Document text
BEGIN
Lesson 4	Downside to indexing
Objective	Describe the trade-offs that occur by creating Indexes

Index Tradeoffs in Physical Design

In the previous lesson you learned how indexes speed data access by giving the RDBMS a shortcut into large tables. In physical database design, however, every performance gain has a cost. Indexes improve read performance but consume storage, slow write operations, and add maintenance overhead.

This lesson focuses on tradeoffs: when an index is worth its cost, when it is not, and how to reason about indexing decisions as your workload and data volumes change.

Why Indexes Help Reads but Hurt Writes

Indexes are separate data structures (often B-trees or similar) that keep key values sorted and point to table rows. When a query filters or joins on an indexed column, the optimizer can:

Seek directly into the index to find matching key values.
Follow row pointers to retrieve only qualifying rows from the base table.

This avoids scanning every row, which is critical for large tables and interactive workloads.

The tradeoff is that every data change touching indexed columns must also update each affected index:

INSERT: add a new row and insert its key into every relevant index.
UPDATE: if an indexed column changes, remove the old key and insert the new key.
DELETE: remove the key from every index that references the row.
END
Supplied information
BEGIN
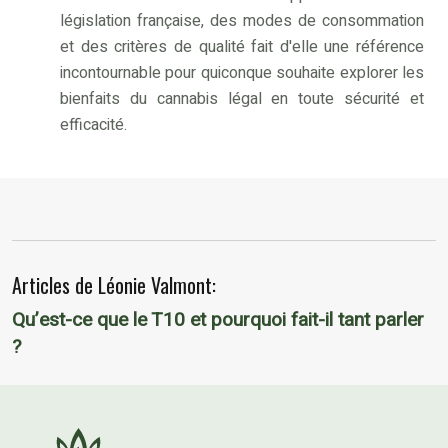
législation française, des modes de consommation
et des critères de qualité fait d'elle une référence
incontournable pour quiconque souhaite explorer les
bienfaits du cannabis légal en toute sécurité et
efficacité.
Articles de Léonie Valmont:
Qu’est-ce que le T10 et pourquoi fait-il tant parler
?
END
Task instructions
[1] Answer these questions from the indexing lesson, one line each:
(a) Besides improving read performance, what three costs of indexes does it name?
(b) What data structures are indexes often built as?
(c) What must happen to an index when an UPDATE changes an indexed column?
[2] Repeat everything in the indexing lesson from "In the previous" down to "add maintenance overhead.".
The listing has no connection to the indexing lesson.

Problem solutions
[1]
(a) They consume storage, slow write operations, and add maintenance overhead.
(b) B-trees or similar structures.
(c) The old key is removed and the new key is inserted.

[2]
In the previous lesson you learned how indexes speed data access by giving the RDBMS a shortcut into large tables. In physical database design, however, every performance gain has a cost. Indexes improve read performance but consume storage, slow write operations, and add maintenance overhead.